KEILAR: In a letter to lawmakers you -- you mentioned that you feel Barr is the president's fixer, but his former fixer, Michael Cohen, his attorneys say that they found a hard drive with millions of documents and he needs time to go through them to help investigators. They're actually asking Congress to help delay his prison sentence.

Is that something that's in Congress' purview?

COHEN: I don't think it has been. It's -- we'd love to have the information. And there might be information that's helpful. But it does seem like as prison is getting closer and closer for Michael Cohen, he's getting more and more desperate for finding -- looking for support to keep him out of prison. I mean it's an awful prospect. And it's not anything we generally get involved with where there's a man or a woman who's looking at prison time.

KEILAR: All right, Congressman Steve Cohen, thank you so much.

COHEN: You're welcome, Brianna.

KEILAR: So, right now, President Trump is heading to Calexico, California, for a bit of a photo op near some newly installed fencing that's there near the southern border. And his visit comes after abandoning plans to close that border, at least for now.

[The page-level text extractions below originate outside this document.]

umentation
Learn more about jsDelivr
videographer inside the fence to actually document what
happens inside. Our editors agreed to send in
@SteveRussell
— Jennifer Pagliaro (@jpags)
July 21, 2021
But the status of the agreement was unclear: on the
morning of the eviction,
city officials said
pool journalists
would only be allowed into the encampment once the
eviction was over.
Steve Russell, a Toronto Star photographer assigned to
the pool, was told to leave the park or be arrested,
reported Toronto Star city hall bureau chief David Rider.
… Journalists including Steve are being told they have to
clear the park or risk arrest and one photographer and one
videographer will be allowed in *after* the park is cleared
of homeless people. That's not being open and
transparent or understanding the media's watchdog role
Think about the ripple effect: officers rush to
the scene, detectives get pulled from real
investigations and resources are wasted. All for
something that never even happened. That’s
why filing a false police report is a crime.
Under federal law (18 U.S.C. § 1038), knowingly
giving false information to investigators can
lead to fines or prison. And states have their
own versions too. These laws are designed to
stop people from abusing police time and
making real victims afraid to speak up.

Plus, my interview with Julio Castro, one of just 17 Democrats officially running for president. You're going to hear his thoughts on the migrant crisis, the crowded field, taxes, and much more.

(COMMERCIAL BREAK)

[13:27:43] KEILAR: Let's talk more now about that battle brewing over the release of the president's tax returns.

When asked about the House Ways and Means Committee chairman's formal request to the IRS for six years of tax returns, the president did not seem too worried.

(BEGIN VIDEO CLIP)

DONALD TRUMP, PRESIDENT OF THE UNITED STATES: Oh, I don't know, that's up to whoever handles it. I don't know. Hey, I'm under audit. But that's up to whoever it is. I -- from what I understand, the law is 100 percent on my side.

(END VIDEO CLIP)

KEILAR: All right, well, let's bring in the person who can tell us if that's true, Mark Everson, who served as commissioner of the Internal Revenue Service from 2003 until 2007 under President Bush. He's currently vice chairman of the AlliantGroup, which is a national tax consulting firm.

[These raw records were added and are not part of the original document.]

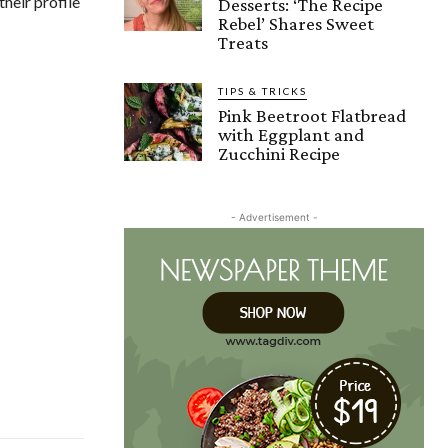
their profile
Desserts: ‘The Recipe
Rebel’ Shares Sweet
Treats
TIPS & TRICKS
Pink Beetroot Flatbread
with Eggplant and
Zucchini Recipe
- Advertisement -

OK, so, Mark, is this law 100 percent in the president's favor as he says?

MARK EVERSON, VICE CHAIRMAN, ALLIANTGROUP: I'm -- I don't think so.

KEILAR: OK.

EVERSON: It's pretty clear. It says that if Ways and Means -- the chairman of Ways and Means, which is the House Committee, or Finance, which is the Senate committee, asks for a tax return, it shall -- the word is "shall" -- be provided by the secretary. Most of the tax law runs to the obligation of the secretary of the Treasury. And that's the way this works. And it's been an authority that has been routinely used over the years to allow the Congress to look at, are there emerging problems in the tax code or has the IRS handled something properly or not. But this is -- it hasn't been used in this manner before.

KEILAR: So -- and this is this little known tax code from 1924 that gives the chairman of the House Ways and Means Committee and the Senate Finance Committee this power to request to see these tax returns of any American.

EVERSON: Right.

KEILAR: We just heard our reporter, Lauren Fox, who's been -- she's been covering this every step of the way, and she said one of the questions is, even if Neal says is able to get these tax returns, there's a question about who else would have access to it. What's your understanding there?

EVERSON: Well, I don't think that's clear at all that they would have the authority to release it more broadly. And I wouldn't want them to do that. I would say, Brianna, that the -- I'm concerned about the request at all.

[13:29:54] And let me say this. I was on record as saying that the president, when he was a candidate, should have released the returns. I think that's very important. But I don't want the independence of the IRS to be compromised through what is really a political process.